6. Real-Time Exfiltration: All stolen data is instantly delivered to the attacker’s Telegram chat in a structured, readable format, requiring zero technical expertise to use.
06 Risk & Real-World Impact
The consequences of falling for one of these attacks extend well beyond a single compromised account:
Impact Assessment
1. Account Takeover: Instagram, Facebook, and other social media accounts are compromised instantly, often before the victim even realizes anything happened
2. Privacy Exposure: Real-time location data and home address details are leaked to a stranger
3. Secondary Attacks: Stolen accounts are weaponized to send the same phishing links to the victim’s friends and followers, multiplying the damage
4. Financial Fraud: Access to PayPal or linked payment accounts enables direct financial theft
5. Identity Risk: Phone number combined with location data creates a profile that can enable SIM swapping or stalking
07 How to Protect Yourself
The good news: all of these attacks rely on the victim taking a specific action. Awareness is your strongest defense.
1. Check URLs Always: Before clicking any link, check the domain. Instagram’s real site is instagram.com, not free-ai-tools.onrender.com/instagram/.
2. Never Trust “Free” Offers: No legitimate service gives away free followers, likes, or Telegram Stars in exchange for your login credentials or phone number.

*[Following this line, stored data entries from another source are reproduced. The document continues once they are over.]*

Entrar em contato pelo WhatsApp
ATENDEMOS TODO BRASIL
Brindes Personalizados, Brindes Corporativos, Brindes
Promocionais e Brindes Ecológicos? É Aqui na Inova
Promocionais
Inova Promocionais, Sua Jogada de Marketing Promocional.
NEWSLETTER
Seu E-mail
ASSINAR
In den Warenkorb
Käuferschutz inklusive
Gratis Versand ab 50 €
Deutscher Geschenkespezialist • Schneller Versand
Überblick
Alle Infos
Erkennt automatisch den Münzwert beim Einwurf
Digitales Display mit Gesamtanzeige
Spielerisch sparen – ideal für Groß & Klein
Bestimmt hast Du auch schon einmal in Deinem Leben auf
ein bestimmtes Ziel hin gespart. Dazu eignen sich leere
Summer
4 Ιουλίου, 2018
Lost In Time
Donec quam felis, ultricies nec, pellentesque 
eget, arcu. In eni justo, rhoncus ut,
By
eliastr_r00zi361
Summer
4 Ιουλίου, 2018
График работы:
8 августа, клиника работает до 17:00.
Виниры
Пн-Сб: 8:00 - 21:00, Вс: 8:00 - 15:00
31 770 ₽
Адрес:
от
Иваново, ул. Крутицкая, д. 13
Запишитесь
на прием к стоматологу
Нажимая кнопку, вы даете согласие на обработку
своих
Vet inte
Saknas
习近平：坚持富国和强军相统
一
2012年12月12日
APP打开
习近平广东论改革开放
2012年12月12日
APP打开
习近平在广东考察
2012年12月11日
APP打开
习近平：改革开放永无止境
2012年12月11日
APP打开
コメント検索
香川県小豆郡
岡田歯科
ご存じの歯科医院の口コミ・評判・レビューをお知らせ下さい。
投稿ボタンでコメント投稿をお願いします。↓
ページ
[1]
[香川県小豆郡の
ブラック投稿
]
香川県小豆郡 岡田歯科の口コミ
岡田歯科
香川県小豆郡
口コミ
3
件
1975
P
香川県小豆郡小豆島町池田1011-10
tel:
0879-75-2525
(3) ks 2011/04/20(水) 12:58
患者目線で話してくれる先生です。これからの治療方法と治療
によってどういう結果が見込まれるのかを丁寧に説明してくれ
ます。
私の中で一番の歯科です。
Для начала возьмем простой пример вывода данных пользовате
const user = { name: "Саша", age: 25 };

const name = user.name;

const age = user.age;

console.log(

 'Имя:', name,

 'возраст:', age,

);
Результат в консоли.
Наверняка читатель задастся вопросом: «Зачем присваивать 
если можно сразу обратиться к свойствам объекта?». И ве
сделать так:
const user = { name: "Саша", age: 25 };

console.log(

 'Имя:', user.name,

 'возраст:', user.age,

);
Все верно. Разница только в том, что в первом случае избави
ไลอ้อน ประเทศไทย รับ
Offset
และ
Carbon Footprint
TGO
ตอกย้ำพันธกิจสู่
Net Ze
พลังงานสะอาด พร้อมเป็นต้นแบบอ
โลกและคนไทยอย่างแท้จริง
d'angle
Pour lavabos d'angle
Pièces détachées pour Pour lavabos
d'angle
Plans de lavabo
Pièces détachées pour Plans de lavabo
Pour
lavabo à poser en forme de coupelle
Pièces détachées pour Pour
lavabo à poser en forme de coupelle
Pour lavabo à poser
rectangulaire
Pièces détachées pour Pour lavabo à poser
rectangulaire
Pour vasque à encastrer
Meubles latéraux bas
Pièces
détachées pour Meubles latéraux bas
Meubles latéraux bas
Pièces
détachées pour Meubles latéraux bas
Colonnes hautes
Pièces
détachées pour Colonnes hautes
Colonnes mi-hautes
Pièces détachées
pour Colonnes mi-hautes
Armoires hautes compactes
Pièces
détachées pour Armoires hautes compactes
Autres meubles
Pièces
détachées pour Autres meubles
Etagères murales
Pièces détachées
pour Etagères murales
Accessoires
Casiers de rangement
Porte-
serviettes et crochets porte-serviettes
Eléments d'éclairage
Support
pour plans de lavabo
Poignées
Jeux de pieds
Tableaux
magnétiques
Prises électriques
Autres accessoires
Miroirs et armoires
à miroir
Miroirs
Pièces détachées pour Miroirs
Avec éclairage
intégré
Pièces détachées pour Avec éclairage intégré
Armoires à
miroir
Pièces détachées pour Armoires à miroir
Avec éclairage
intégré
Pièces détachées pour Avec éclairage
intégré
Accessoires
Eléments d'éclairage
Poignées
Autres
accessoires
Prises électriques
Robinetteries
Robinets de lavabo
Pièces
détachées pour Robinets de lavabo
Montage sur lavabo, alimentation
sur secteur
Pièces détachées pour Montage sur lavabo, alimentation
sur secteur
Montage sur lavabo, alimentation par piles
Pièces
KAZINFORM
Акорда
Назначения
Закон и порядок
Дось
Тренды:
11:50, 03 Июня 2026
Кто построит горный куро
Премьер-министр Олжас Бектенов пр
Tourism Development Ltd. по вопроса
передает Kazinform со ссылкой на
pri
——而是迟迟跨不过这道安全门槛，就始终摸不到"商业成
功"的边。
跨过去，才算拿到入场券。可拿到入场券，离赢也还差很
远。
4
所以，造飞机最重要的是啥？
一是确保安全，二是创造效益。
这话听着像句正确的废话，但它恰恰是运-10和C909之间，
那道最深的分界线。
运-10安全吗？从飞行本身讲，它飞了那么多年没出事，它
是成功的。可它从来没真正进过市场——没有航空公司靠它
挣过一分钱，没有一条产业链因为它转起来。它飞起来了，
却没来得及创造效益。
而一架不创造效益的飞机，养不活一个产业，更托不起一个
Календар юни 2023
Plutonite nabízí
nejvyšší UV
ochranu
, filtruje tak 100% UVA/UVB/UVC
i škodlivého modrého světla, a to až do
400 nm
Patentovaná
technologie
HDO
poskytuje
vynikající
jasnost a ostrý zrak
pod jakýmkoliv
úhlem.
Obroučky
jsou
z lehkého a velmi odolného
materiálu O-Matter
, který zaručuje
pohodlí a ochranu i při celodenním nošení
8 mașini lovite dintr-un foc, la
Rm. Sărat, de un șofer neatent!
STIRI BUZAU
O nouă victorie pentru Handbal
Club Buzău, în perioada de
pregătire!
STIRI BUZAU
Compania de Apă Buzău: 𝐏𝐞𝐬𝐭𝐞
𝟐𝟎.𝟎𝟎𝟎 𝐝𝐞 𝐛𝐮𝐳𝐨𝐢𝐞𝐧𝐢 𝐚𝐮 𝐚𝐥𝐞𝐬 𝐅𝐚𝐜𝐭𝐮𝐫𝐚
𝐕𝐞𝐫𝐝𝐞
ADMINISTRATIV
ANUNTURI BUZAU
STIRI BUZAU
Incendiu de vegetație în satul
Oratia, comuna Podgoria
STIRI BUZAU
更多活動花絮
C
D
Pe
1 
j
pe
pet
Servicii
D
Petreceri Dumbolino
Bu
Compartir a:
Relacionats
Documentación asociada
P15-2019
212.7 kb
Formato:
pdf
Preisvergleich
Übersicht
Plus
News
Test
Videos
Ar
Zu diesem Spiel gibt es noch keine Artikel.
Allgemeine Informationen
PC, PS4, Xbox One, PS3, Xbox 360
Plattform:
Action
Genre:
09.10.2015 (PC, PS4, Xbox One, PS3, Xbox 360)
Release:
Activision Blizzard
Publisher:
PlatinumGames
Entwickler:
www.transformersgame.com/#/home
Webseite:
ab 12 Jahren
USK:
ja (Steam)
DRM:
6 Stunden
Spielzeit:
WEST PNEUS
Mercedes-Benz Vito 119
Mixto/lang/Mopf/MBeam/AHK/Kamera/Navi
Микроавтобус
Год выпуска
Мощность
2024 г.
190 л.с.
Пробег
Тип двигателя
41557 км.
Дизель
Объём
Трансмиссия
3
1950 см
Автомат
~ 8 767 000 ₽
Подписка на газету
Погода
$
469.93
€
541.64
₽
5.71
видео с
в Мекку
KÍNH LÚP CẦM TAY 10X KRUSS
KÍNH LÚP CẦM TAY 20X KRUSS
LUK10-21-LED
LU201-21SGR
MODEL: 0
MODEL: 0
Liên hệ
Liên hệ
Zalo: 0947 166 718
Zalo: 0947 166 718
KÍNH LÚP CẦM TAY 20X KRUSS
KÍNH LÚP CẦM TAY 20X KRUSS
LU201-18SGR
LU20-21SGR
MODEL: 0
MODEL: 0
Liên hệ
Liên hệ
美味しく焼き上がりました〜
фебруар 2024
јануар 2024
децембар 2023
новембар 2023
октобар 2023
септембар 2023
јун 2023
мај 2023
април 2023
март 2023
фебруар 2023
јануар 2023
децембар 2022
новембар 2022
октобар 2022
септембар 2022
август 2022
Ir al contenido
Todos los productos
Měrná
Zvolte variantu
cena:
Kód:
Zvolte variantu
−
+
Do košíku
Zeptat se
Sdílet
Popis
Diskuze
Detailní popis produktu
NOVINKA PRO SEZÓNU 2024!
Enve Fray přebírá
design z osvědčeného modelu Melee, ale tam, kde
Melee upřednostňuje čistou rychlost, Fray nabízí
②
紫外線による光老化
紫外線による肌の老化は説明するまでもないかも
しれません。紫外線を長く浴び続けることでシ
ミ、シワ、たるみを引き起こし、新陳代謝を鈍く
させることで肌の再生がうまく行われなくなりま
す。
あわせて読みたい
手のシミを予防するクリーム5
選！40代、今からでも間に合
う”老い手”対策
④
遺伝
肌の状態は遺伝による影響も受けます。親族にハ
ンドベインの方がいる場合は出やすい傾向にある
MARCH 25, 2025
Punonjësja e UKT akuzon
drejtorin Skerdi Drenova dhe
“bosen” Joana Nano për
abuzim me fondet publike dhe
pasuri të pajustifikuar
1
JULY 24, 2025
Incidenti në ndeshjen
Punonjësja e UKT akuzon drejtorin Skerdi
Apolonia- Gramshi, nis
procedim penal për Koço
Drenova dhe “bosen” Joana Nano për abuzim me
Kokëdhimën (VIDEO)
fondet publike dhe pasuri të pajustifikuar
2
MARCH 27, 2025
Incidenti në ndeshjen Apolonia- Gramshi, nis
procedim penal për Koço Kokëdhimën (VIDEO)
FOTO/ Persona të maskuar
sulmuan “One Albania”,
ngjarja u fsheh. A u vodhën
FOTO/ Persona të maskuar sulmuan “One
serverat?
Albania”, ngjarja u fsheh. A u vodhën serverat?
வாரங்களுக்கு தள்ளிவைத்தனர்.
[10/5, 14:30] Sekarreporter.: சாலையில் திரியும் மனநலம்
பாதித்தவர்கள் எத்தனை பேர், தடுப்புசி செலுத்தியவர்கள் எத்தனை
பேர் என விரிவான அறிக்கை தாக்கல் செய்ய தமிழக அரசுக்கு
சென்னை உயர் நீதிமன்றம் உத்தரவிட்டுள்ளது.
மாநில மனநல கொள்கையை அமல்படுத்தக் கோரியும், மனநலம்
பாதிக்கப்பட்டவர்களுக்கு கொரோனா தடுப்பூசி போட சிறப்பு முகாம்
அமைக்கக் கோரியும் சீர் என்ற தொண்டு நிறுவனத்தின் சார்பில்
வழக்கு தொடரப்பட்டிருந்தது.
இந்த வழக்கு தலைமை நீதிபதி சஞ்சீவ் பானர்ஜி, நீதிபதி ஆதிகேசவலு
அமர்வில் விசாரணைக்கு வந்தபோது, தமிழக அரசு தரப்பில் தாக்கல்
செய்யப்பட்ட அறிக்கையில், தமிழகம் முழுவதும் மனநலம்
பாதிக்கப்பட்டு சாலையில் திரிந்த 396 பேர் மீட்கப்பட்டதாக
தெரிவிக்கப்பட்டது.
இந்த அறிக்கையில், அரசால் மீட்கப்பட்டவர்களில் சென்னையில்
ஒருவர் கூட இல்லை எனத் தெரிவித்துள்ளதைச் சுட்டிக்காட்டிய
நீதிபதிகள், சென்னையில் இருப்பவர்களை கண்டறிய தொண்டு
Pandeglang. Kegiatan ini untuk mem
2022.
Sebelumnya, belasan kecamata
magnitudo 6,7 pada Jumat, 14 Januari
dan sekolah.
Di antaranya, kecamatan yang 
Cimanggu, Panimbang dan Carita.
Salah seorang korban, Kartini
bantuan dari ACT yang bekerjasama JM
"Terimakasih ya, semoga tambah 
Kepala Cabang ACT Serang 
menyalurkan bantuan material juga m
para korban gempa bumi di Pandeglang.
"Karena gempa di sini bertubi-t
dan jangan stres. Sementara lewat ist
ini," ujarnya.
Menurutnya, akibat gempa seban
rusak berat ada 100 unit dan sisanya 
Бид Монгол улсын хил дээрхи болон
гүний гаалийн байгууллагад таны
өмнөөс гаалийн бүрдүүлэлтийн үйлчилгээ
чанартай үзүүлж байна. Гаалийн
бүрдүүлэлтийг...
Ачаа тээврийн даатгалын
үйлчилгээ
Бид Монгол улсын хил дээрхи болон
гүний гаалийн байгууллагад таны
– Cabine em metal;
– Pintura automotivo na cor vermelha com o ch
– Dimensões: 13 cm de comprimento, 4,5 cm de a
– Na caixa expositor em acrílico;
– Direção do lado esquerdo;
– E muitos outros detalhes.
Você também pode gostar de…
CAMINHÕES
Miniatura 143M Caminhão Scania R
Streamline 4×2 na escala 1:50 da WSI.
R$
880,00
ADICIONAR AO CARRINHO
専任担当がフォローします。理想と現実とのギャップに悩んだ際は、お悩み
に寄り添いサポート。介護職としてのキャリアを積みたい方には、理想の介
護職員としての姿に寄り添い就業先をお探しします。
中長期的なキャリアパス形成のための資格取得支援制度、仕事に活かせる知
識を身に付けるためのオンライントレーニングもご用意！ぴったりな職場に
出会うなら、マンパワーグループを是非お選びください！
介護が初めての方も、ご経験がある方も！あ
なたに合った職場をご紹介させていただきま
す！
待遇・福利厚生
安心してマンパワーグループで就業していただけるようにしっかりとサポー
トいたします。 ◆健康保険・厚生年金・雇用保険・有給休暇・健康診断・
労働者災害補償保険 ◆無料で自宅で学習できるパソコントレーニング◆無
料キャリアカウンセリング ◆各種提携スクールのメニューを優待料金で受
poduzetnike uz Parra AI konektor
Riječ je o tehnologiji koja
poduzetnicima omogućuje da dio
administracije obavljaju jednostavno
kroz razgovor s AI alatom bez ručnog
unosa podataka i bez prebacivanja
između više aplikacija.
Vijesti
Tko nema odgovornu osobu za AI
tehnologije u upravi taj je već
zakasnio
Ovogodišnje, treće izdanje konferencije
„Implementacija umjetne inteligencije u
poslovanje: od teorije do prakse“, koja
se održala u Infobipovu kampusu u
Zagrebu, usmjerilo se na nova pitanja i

3. Enable 2FA Everywhere: Two-factor authentication means even if your password is stolen, attackers cannot access your account without a second code.
4. Never Share OTPs or Phone Numbers: No real company or bot will ever need your one-time password or phone number to give you a reward or free service.
5. Deny Camera/Location Requests: If a website you don’t fully trust asks for camera or location access, deny it. Legitimate websites rarely need this.
6. Report Suspicious Bots: Report suspicious Telegram bots using the Report button. Platforms rely on user reports to take down malicious bots quickly.
Remember Telegram’s own warning: “Never enter your Telegram login codes in mini apps.” This message appears for a reason. Telegram knows these bots exist and is trying to protect you.
08 Conclusion
This Telegram phishing bot is a clear example of how the barrier to launching sophisticated cyberattacks has collapsed. What once required programming skills, server infrastructure, and technical expertise can now be done by anyone with a Telegram account in under five minutes.
Its modular design, combining website cloning, fake login pages, credential harvesting, location tracking, and camera access, makes it a genuinely versatile threat. The real-time Telegram delivery system means attackers can act on stolen data instantly, before victims even suspect something is wrong.
At ThreatWatch360, we believe that awareness is the most powerful tool against social engineering attacks. No antivirus can protect you from willingly typing your password into a fake login page. Knowing how these attacks work and what they look like is what keeps you safe.